I took a deep breath. “Look, you think he might have killed Vladik. It’s a long shot, but what have we got to lose? We need to think about him, this doctor. One thing I noticed in Vladik’s house was his sofa. He’s got this microwave upholstery on it. Feels like suede.”
“Microfiber,” she corrected.
“Whatever. Anyway, you sit down on it; your butt leaves a print. Lean your hand on it. Handprint. One of each on the Russian’s sofa. I had the crime-scene guys take a picture. Of course, that dumb Guevara thought it was a waste of time, but then he thought Gubenko died of natural causes. Probably still does.”
“If he’s so sure of that, why is he harassing those of us who provided food for the party?” Carolyn asked sharply.
“Because it’s easier than doing a real investigation,” I told her. “So how wide is the doctor’s butt?”
“I have no idea,” she said. “He’s had trousers over it every time I’ve seen him.”
“This wide?” I spread my hands to about two feet.
“Luz, he’s a thin person, but quite tall, and I don’t how wide his rear end is.”
“What about his hands?”
She thought about it. “Large, but then they would be. As I said, he’s tall. You wouldn’t expect little bitty hands or feet on a tall man. And his fingers are long and thin with short, manicured nails.”
I nodded. My recollection of the prints on the sofa was pretty vague, but it seems to me that the hand did have long fingers; of course so do Boris Ignatenko’s hands. Now Manny Diaz—he’d be more likely to have short, broad hands, but since I’d never seen the man, that was a guess.
“What we need to do is knock on my neighbors’ doors and ask if anyone saw or heard anything that night. If we can get a description of someone going in or leaving—”
“We? You expect me to go out looking like this?” She covered her eye with her hand.
“You planning to hide out for the next week or so?”
“I’ve heard of putting steak on a black eye,” she said. “But I’d have to go to the store to get some, and that would be so embarrassing.”
“Right.
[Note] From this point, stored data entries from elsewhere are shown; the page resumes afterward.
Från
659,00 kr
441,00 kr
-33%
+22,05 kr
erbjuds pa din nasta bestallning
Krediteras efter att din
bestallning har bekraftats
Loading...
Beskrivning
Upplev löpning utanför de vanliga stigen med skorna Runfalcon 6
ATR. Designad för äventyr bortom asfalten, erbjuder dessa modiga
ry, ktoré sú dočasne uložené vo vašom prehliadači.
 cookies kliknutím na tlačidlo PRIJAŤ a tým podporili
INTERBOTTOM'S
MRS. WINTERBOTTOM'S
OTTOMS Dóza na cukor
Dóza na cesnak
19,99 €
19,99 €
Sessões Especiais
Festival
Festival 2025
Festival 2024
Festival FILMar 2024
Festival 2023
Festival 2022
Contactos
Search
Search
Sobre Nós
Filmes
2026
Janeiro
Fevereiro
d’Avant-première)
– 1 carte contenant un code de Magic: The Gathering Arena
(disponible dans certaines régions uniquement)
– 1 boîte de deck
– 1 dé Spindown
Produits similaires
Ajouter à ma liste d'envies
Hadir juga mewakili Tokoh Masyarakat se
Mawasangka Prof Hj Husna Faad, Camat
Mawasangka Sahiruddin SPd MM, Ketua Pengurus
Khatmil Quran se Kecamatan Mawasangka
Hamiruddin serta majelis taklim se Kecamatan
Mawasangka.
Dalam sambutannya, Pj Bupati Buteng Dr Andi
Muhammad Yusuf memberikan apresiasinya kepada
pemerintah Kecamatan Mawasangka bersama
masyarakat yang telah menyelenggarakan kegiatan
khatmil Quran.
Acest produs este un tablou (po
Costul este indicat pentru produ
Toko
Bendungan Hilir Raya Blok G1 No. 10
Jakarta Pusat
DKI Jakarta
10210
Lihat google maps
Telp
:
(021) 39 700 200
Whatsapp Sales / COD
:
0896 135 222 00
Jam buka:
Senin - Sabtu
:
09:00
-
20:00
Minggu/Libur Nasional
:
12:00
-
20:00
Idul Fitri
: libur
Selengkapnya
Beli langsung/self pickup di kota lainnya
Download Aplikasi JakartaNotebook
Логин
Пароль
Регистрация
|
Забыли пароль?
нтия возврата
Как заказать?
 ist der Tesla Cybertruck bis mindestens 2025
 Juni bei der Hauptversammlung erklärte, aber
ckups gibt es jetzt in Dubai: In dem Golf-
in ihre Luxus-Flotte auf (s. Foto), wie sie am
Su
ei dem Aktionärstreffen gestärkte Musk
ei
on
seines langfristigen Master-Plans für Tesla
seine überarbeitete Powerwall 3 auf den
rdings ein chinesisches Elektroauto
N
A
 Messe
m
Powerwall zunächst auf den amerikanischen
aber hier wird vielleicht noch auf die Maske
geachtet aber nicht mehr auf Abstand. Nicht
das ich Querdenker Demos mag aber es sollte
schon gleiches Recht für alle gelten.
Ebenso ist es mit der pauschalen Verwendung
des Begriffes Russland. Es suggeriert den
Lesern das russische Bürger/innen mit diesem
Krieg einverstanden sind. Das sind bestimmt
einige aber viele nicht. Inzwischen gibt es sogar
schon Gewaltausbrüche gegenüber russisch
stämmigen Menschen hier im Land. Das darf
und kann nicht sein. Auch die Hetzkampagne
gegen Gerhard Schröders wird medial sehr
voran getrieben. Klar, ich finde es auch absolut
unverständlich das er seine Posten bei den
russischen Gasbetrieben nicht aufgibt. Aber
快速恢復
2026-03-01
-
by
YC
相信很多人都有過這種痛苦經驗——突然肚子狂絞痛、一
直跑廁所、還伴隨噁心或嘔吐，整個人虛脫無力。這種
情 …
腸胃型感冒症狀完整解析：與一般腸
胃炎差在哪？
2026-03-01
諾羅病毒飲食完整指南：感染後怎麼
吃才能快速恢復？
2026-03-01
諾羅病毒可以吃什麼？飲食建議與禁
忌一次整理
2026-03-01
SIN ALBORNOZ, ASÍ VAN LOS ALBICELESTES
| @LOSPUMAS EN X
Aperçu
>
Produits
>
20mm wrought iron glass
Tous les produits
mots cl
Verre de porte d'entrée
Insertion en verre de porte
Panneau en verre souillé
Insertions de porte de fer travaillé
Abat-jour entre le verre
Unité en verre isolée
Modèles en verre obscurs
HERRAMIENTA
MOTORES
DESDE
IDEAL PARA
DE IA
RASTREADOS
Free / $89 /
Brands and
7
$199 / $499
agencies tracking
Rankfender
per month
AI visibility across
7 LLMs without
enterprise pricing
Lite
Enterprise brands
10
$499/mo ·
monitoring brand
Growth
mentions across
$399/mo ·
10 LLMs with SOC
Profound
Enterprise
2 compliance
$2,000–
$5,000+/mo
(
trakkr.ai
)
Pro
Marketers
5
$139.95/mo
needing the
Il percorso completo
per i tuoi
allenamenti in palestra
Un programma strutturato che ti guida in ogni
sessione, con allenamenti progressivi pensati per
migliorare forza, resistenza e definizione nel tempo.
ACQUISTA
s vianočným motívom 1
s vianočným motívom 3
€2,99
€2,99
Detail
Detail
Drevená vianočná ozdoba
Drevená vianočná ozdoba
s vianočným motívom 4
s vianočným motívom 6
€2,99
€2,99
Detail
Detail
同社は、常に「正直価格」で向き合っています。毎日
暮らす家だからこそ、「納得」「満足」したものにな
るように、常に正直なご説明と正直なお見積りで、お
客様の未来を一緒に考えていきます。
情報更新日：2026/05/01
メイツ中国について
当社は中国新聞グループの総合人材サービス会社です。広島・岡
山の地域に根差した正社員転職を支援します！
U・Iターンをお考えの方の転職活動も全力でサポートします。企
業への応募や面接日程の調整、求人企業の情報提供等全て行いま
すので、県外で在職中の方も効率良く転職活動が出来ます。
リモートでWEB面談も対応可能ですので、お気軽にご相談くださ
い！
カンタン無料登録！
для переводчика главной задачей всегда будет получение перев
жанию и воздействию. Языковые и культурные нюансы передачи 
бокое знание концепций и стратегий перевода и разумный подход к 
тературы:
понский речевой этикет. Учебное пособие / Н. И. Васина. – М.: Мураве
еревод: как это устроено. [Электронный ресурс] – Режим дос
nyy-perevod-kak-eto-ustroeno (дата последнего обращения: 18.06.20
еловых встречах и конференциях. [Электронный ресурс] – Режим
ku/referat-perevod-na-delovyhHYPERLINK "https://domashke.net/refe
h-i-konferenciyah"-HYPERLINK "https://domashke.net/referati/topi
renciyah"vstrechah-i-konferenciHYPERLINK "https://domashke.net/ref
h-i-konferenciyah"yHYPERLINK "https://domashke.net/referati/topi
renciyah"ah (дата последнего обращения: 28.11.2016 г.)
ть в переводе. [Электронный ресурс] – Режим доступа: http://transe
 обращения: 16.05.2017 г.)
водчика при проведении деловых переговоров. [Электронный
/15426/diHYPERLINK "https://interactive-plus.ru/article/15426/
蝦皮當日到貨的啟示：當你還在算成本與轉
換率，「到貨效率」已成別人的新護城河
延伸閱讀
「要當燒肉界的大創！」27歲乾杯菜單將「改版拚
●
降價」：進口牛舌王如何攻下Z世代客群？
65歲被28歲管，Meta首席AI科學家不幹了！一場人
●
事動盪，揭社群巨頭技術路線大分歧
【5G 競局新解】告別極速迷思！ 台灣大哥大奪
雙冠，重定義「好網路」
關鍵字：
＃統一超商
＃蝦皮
I get the idea. I have to do the canvassing by myself. Only problem is, you know what the doctor looks like. I don’t. And steak never did me any good. Course I used cube steak. Maybe you need a more expensive cut—sirloin or T-bone. Or a filet. That would be about the right size.”
“You’re making fun of me,” she said.
“Instead of a steak, why don’t we get you an eye patch? The decoration is up to you. Go for plain if you want. You could wear a hat too, a big, wide one. My neighbors won’t even notice you got a black eye. They’ll think you’re a gardener in your big hat.”
“What a wonderful idea. The pirate-gardener. Maybe I should bring along gardening gloves. And a trowel.”
I grinned at her. “So are you in?”
“I suppose so,” she grumbled. “If we can find an eye patch. But you’ll have to drive. I’m taking pain pills.”